Monday, June 27, 2011

Under the Covers: MDX IF Statement

It is a well-known best practice in the MDX community to avoid run-time checks by choosing SCOPE over IIF function, and for the same reason, the IF statement. But what is the actual performance impact when you have no choice but to use IIF function or IF statement? I have described in details the block mode algorithm for IIF function in one of my previous blog posts. The other day, Teo Lachev asked whether he needed to worry about performance if he used IF statement in his cube script. In particular, Teo wanted to know if there was any performance impact on other calculations which kick in when the condition of IF statement is false. In my post about IIF function, I mentioned that IF statement is internally rewritten as IIF function calls. Today I am going to add a bit more details on how the rewriting is done and what limitations can prevent the rewriting from happening. What is described here applies equally to the CONDITION clause in a CREATE CELL CALCULATION statement since there is no internal difference between the two MDX features.  

Rewrite to IIF function calls
Let’s consider a simple case where two calculations apply to the same subspace S0, as shown in Figure 1. The calculation, Calc1, wrapped in IF statement has higher priority over the other calculation, Calc2. For example, Calc1 may be at a higher calculation pass than Calc2. When comparing two scope specifications, MDX calculation engine does not take into account conditions of IF statements although they appear to be part of the scope definitions. Instead, conditions in IF statements are evaluated at run-time.

In case you wonder why Calc1 and Calc2 have their own subspaces S1 and S2 even though the evaluation node already has a subspace S0, that’s because the scope of a calculation can be at lower granularity than the subspace of an evaluation node. For example, a query may ask for results at the year level, but there is a calculation at month level. In this case, the calculation is needed to answer the query but the subspace for the evaluation node, which is the same as the subspace of the query, and the subspace of the calculation will be at different granularities.

Figure 2 shows how the IF statement is translated to IIF function calls which are evaluated at run-time. DisjointTest is an internal function that takes as input a given cell and returns true if the cell is not covered by one of the higher priority calculations. In our example, when S1 and S2 are at the same granularity, DisjointTest degenerates into NOT Condition, which returns true when the condition of IF statement returns false. When S2 has lower granularity than S1, DisjointTest first finds a cell in S1 that covers the given cell in S2 and then evaluates NOT Condition in the context of the covering cell.
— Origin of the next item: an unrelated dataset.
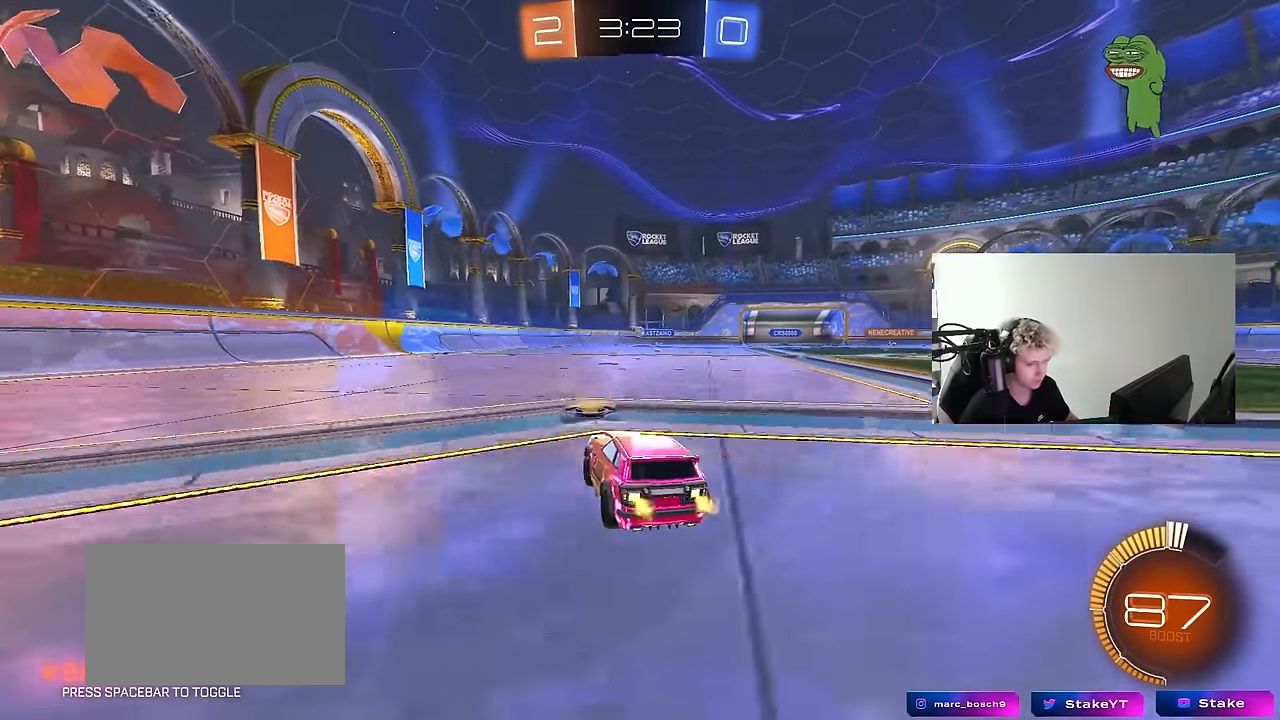
{"keys": ["w"], "mouse": [], "mouse_move": "still", "events": [[33, "d", "down"], [116, "d", "up"], [116, "mouse_left", "down"], [316, "mouse_left", "up"]]}
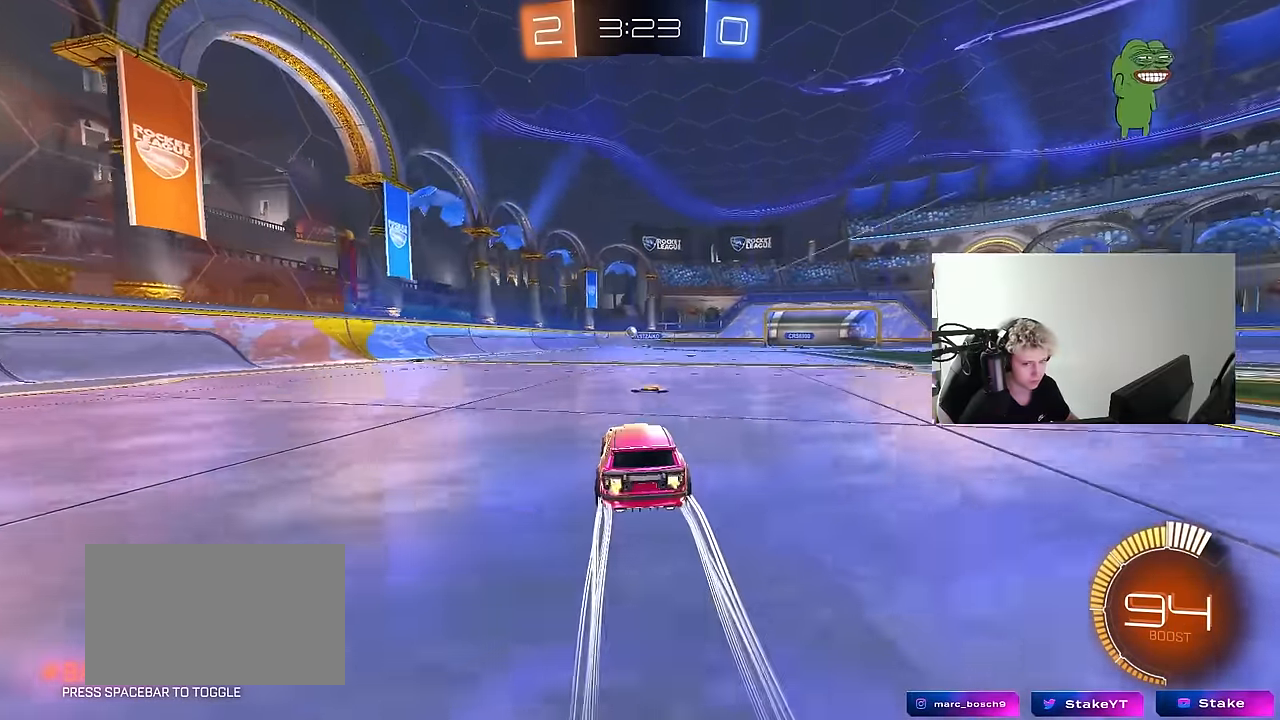
{"keys": ["w"], "mouse": [], "mouse_move": "still", "events": [[100, "a", "down"], [416, "a", "up"]]}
So unlike IIF(Condition, Calc1, Calc2), where the Condition is evaluated in one subspace, the condition of IF statement is replicated and evaluated in all subspaces of lower priority calculations which apply to the given evaluation node. Consequently, the condition of IF statement will be evaluated in many more cells than the original subspace, especially when the subspaces of lower priority calculations are at lower granularities.

The internal rewriting to IIF does not happen in S2 when Calc2 is a semi-additive measure, a unary operator, or a storage engine query. In those cases, Calc2 is evaluated in a larger subspace not constrained by the opposite condition of the IF statement. This is typically not a problem when Calc2 is to simply fetch data from the storage engine except for really large cubes when fetching the extra data requires a lot of disk IOs. In the other two cases, S2 becomes inexact since now Calc2 is evaluated in more cells than it should. An inexact subspace increases the chance of the MDX calculation engine choosing cell-by-cell mode when it builds the calculation subtree starting from S2.